In one of the use case i need to insert 100 Billion records (one time) and then 3 billions on a daily basis. The initial setup i tried was taking a single collection and then dump everything in it. Collection was sharded on the key it was supposed to be filtered on, and no index were used (after initial filter, only handful rows are returned, indexing on date seemed like an overhead)
The first few billion records are written at a pretty descent speed, 3 billions under 2.5 hours, but as sson as the size increases and reaches 9+ billions, the speed is reduced drastically Right now there are 13 billion records in the same colleciton but the write times are >16 hours for 3 billion records
Note: 3 billion is the daily dump size
Now i’m exploring another approach where i tool 30 different collections within the same data base and same sharding configuration, and my write throughputs are consistent for each day’s write. (finishes in under 2.5 hours for all collections)

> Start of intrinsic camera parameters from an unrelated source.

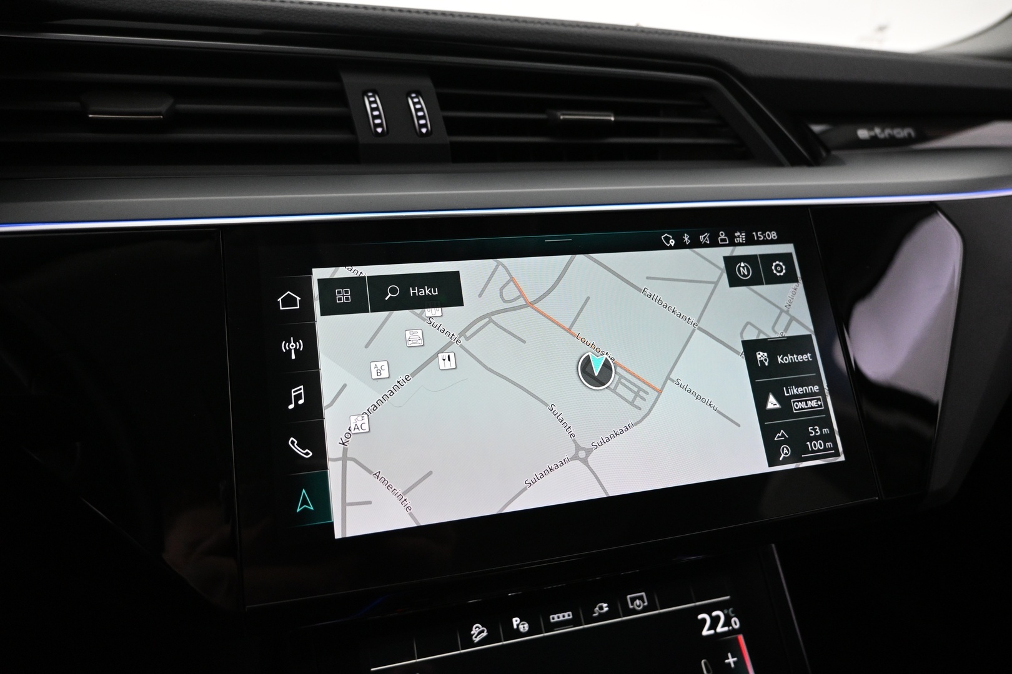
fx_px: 675
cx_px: 506
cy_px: 337
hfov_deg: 73.7
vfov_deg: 53.1
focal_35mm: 24
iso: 1600
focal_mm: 16
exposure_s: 1/50
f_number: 3.5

I am trying to understand why is this happening, even when i’m not using any index apart from sharded key. Hardware doesn’t seems to be a problem as writing to multiple collections is working fine.
That said, having mulitple collection adds an overhead which we’re hoping to avoid by using a single collection.
3 machines running mongod replica sets 64 GB Ram, 72 Cores 10 shards mounted on 2TB * 10 seperate disks (for 3 replicas total 30 disks) rest is standard, 3 config server, and 3 mongos instances Using Mongo Spark writer for writing data to mongo using PySpark.
How can i achieve my goal of writing to single collection, if not can someone explain why not?